Despite the long-term impact of the early years, this is the time when families have the least support and children face the greatest hurdles to opportunity. Our youngest children are most likely to live in poverty, most likely to experience homelessness, and least likely to have access to child care and preschool.
“We’ve heard from families and providers that navigating our fragmented early childhood systems is just too hard,” said Rep. Emily Sirota. “We are developing a solution to make this system more efficient and more workable for families, educators and early childhood professionals. I’m proud to say that’s exactly what we’re delivering today. It’s critical that we advocate for our youngest children and give them the tools they need to develop and thrive.
“Like our ABCs, choosing to invest in our children’s education should be fundamental,” said Senator Janet Buckner. “The voters passed universal access to voluntary preschool by overwhelming margins, and now is our time to take the necessary steps to ensure we make the most of this historic opportunity.”
Colorado’s statutorily-created Early Childhood Leadership Commission, with representation from K-12 education, counties, business, providers, parents, state agencies, and philanthropy, has unanimously recommended the creation of a new, cabinet-level state agency focused on early childhood.
This legislation would promote alignment and quality and improve access to high-quality early childhood experiences.

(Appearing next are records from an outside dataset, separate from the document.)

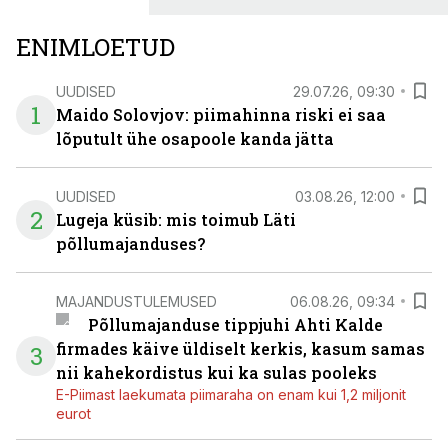
ENIMLOETUD
UUDISED
29.07.26, 09:30
1
Maido Solovjov: piimahinna riski ei saa
lõputult ühe osapoole kanda jätta
UUDISED
03.08.26, 12:00
2
Lugeja küsib: mis toimub Läti
põllumajanduses?
MAJANDUSTULEMUSED
06.08.26, 09:34
Põllumajanduse tippjuhi Ahti Kalde
firmades käive üldiselt kerkis, kasum samas
3
nii kahekordistus kui ka sulas pooleks
E-Piimast laekumata piimaraha on enam kui 1,2 miljonit
eurot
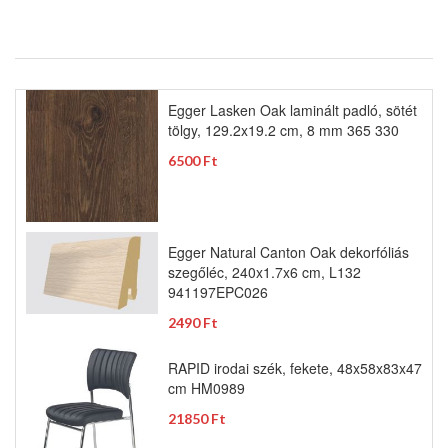
Egger Lasken Oak laminált padló, sötét
tölgy, 129.2x19.2 cm, 8 mm 365 330
6500 Ft
Egger Natural Canton Oak dekorfóliás
szegőléc, 240x1.7x6 cm, L132
941197EPC026
2490 Ft
RAPID irodai szék, fekete, 48x58x83x47
cm HM0989
21850 Ft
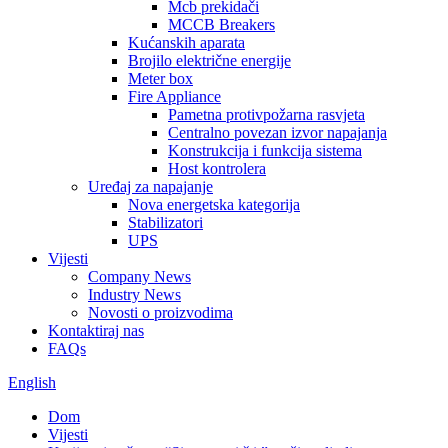
Mcb prekidači
MCCB Breakers
Kućanskih aparata
Brojilo električne energije
Meter box
Fire Appliance
Pametna protivpožarna rasvjeta
Centralno povezan izvor napajanja
Konstrukcija i funkcija sistema
Host kontrolera
Uređaj za napajanje
Nova energetska kategorija
Stabilizatori
UPS
Vijesti
Company News
Industry News
Novosti o proizvodima
Kontaktiraj nas
FAQs
English
Dom
Vijesti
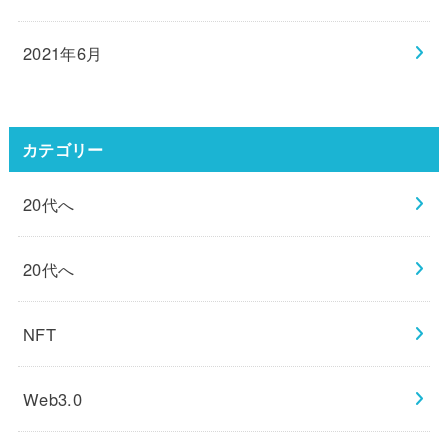
2021年6月
カテゴリー
20代へ
20代へ
NFT
Web3.0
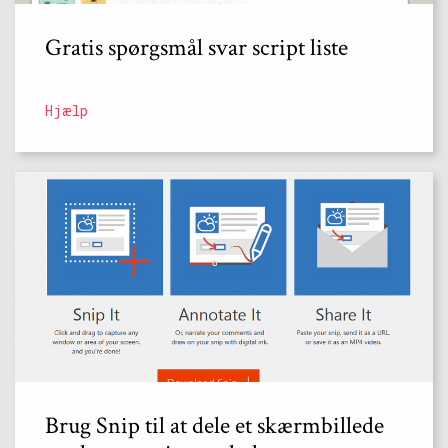
Gratis spørgsmål svar script liste
Hjælp
Brug Snip til at dele et skærmbillede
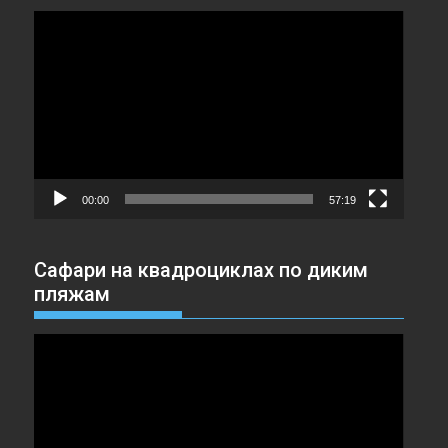
Видеоплеер
00:00
57:19
Сафари на квадроциклах по диким
пляжам
Видеоплеер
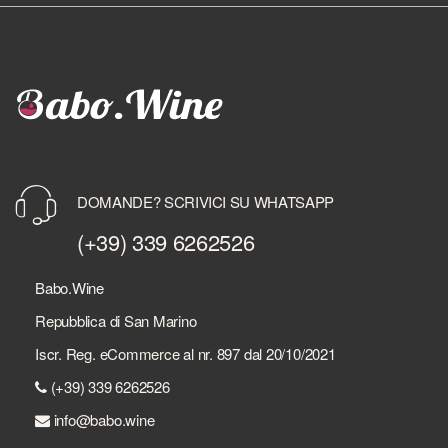
DOMANDE? SCRIVICI SU WHATSAPP
(+39) 339 6262526
Babo.Wine
Repubblica di San Marino
Iscr. Reg. eCommerce al nr. 897 dal 20/10/2021
(+39) 339 6262526
info@babo.wine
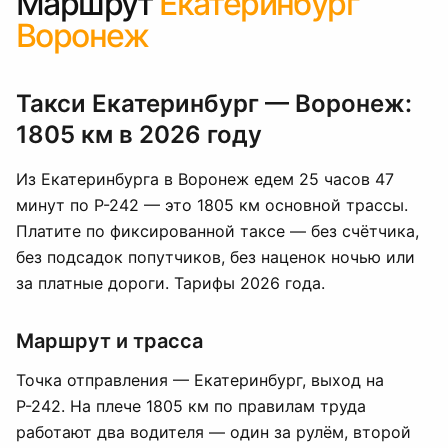
Маршрут
Екатеринбург
Воронеж
Такси Екатеринбург — Воронеж:
1805 км в 2026 году
Из Екатеринбурга в Воронеж едем 25 часов 47
минут по Р-242 — это 1805 км основной трассы.
Платите по фиксированной таксе — без счётчика,
без подсадок попутчиков, без наценок ночью или
за платные дороги. Тарифы 2026 года.
Маршрут и трасса
Точка отправления — Екатеринбург, выход на
Р-242. На плече 1805 км по правилам труда
работают два водителя — один за рулём, второй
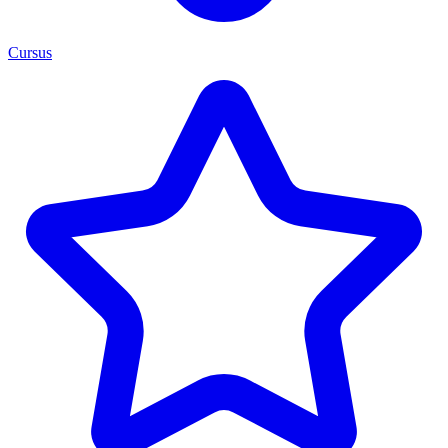
Cursus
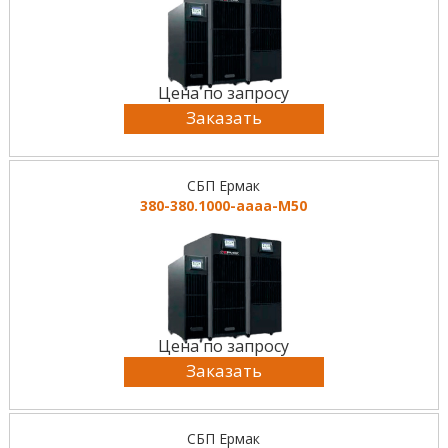
Цена по запросу
Заказать
СБП Ермак
380-380.1000-аааа-М50
Цена по запросу
Заказать
СБП Ермак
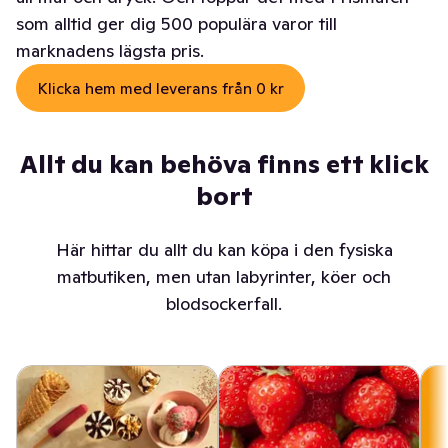
som alltid ger dig 500 populära varor till
marknadens lägsta pris.
Klicka hem med leverans från 0 kr
Allt du kan behöva finns ett klick
bort
Här hittar du allt du kan köpa i den fysiska
matbutiken, men utan labyrinter, köer och
blodsockerfall.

In order to successfully implement Proposition EE, this bill would do three things, first, it’s to create the Colorado Department of Early Childhood with a mission to expand access to high-quality, voluntary, affordable early childhood opportunities, support parents in accessing programs & services, coordinate the availability of services, promote equitable delivery of resources, and unify the fragmented administration of early childhood services to reduce duplicative oversight and administrative burden on families, providers, and educators.
Secondly, aim to initiate a community-informed process to unify early childhood services in the new department via engagement of the Early Childhood Leadership Commission, existing agencies, and affected organizations and individuals. The plan must align funding sources, reduce duplicative oversight and regulation to promote administrative efficiency, ensure alignment with K-12 education and other existing departments, and create a plan for the transition of services and programs as appropriate.
And thirdly, require a plan to implement voluntary universal preschool statewide in alignment with voter intent in Prop EE and ensure that the preschool program aligns existing and new funding, supports community-based and school-based preschool options, blends funds as appropriate, integrates with local systems including Early Childhood Councils, supports the needs of diverse learners, including those with special needs, and is evaluated for child and family outcomes.
Under this legislation, the Governor would submit the community-informed transition plan to the Joint Budget Committee in November as part of his 2022 budget request, to be considered for further legislative action by the General Assembly in the 2022 session.